··· LISTED ENTRIES
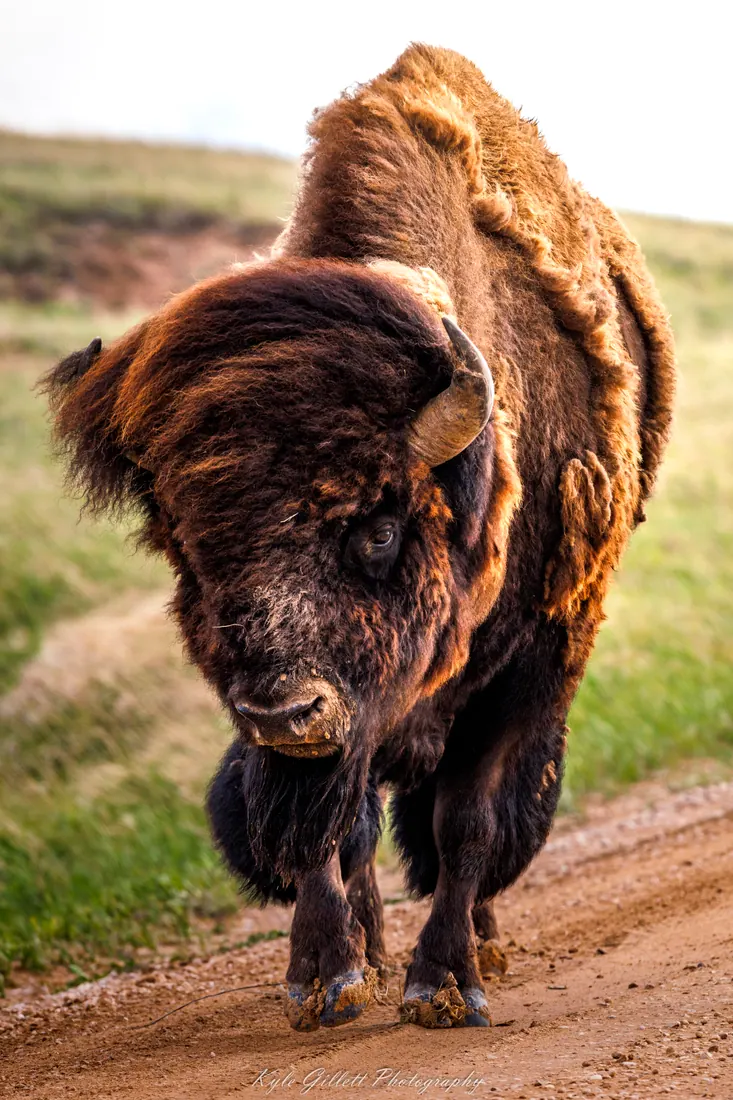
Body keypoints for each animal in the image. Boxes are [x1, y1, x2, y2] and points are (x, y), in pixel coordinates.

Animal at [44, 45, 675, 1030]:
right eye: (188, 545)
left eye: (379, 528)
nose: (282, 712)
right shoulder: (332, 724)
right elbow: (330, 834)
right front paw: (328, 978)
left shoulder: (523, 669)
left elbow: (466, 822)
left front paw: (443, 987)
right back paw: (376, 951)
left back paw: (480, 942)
······
··· LISTED ENTRIES
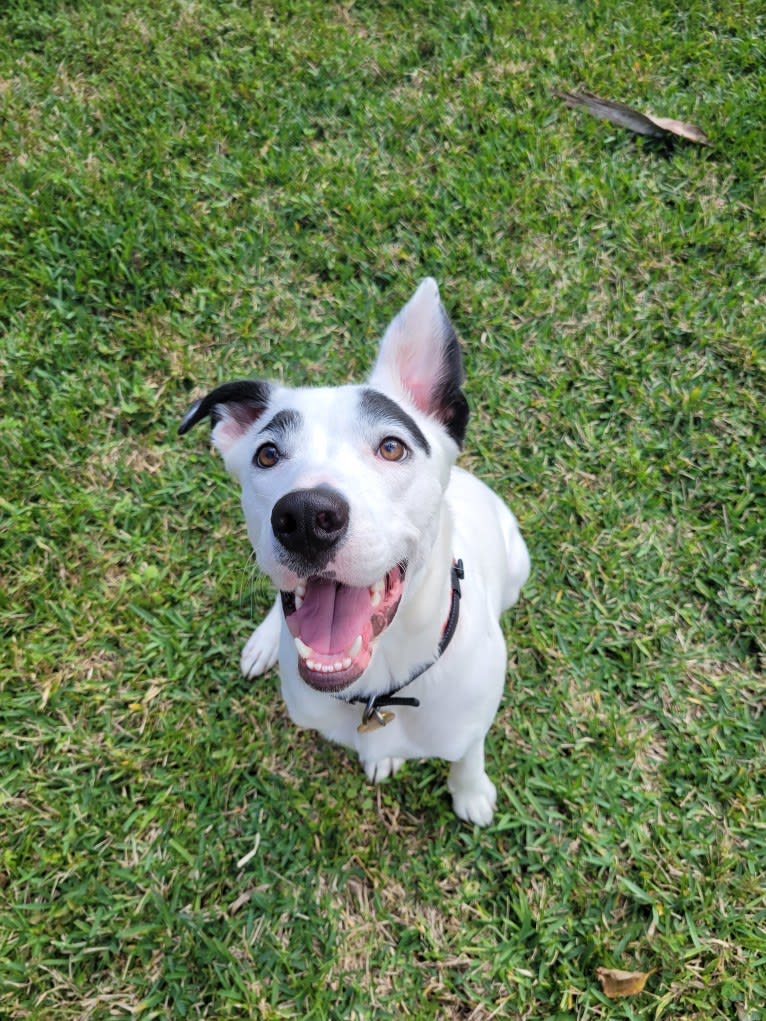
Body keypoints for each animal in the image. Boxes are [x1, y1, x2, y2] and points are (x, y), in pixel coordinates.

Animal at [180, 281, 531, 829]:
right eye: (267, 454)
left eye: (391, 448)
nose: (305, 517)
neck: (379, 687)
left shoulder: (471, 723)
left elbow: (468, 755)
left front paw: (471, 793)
······
* _EXERCISE REQUIREMENTS_
Your answer should consist of the lines from the line with "left elbow: (466, 822)" to the line with "left back paw: (480, 942)" above, repeated exactly, both ends included.

* _RESULT OF THIS EXERCISE_
left elbow: (466, 822)
left front paw: (443, 987)
right back paw: (376, 951)
left back paw: (480, 942)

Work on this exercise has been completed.